La nuova legge francese sull’ immigrazione sta terremotando la politica dei nostri cugini transalpini. Decisamente restrittiva, è stata approvata con il voto determinante di ben 88 deputati “lepenisti” e della destra gollista che hanno supplito ai circa 60 parlamentari della maggioranza che si sono astenuti o addirittura hanno votato contro.
Pesanti reazioni nel movimento del Presidente Macron, a cominciare dalle dimissioni del Ministro della Sanità e dai dubbi di costituzionalità sollevati dalla stessa Presidente del Consiglio dei Ministri.
Una vicenda che impone, anzitutto, due considerazioni. Anzitutto, l’ indeterminazione e l’ ambivalente precarietà della cultura politica macroniana. La sostanziale cecità di un “illuminato” leader liberal-democratico che non sa, non vuole o non può cogliere quale sia il vero, inaggirabile nodo dei fenomeni migratori e non osa affrontarlo, scordando che è del tutto illusorio pensare possa essere governato con politiche restrittive e giri di vite.
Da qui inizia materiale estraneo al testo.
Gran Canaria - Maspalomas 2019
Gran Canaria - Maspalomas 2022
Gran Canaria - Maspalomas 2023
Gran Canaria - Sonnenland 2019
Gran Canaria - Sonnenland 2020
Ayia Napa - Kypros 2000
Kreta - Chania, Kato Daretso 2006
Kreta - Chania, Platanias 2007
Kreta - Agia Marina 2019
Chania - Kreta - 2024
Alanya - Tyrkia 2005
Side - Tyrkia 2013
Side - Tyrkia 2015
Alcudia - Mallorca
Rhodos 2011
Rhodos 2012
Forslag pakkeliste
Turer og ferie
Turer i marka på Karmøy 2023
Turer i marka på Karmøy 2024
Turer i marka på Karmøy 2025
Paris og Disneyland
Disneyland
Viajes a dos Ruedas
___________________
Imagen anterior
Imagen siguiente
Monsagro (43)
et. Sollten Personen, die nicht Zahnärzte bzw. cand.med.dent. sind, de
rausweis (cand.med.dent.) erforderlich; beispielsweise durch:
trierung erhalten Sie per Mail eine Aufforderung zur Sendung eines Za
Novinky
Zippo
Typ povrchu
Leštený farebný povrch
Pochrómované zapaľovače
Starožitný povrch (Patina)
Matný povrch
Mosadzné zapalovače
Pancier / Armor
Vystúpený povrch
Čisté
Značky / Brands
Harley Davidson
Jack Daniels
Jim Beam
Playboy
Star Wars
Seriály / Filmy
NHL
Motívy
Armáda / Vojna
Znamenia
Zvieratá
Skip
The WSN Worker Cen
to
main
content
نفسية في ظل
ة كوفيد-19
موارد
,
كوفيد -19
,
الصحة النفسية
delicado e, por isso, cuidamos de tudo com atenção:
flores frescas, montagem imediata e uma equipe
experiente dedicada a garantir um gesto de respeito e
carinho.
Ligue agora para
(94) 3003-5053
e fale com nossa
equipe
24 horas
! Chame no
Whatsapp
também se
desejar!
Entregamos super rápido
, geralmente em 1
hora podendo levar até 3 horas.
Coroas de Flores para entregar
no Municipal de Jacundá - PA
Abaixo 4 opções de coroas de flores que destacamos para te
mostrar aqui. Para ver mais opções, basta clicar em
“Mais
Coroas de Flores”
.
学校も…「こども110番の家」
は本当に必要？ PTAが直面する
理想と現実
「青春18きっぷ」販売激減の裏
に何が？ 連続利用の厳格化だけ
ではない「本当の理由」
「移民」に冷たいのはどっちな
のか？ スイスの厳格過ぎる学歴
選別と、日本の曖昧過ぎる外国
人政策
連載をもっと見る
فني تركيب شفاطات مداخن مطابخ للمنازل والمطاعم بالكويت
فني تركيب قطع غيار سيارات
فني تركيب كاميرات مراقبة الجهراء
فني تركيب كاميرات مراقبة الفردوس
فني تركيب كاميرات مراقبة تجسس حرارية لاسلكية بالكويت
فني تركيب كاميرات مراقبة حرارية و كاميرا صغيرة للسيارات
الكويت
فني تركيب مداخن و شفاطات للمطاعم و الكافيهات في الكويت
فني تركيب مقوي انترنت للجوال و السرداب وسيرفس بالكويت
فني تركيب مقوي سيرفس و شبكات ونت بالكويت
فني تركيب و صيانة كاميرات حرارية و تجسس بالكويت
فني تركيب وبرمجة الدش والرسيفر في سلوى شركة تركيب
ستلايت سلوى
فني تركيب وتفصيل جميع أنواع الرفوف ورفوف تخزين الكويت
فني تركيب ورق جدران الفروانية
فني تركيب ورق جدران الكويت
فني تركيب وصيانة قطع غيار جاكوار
In secondo luogo, la condizione paradossale di una maggioranza di governo costretta ad inseguire, su temi delicatissimi e sensibili per la coscienza morale di un Paese, l’ opposizione parlamentare. Insomma, non trova di meglio che adeguarsi. Una condizione che, al di là del caso specifico, contrassegna l’ intero percorso della politica francese, al punto che c’è chi parla di dissoluzione della compagine di governo e conseguente ricordo ad elezioni politiche anticipate.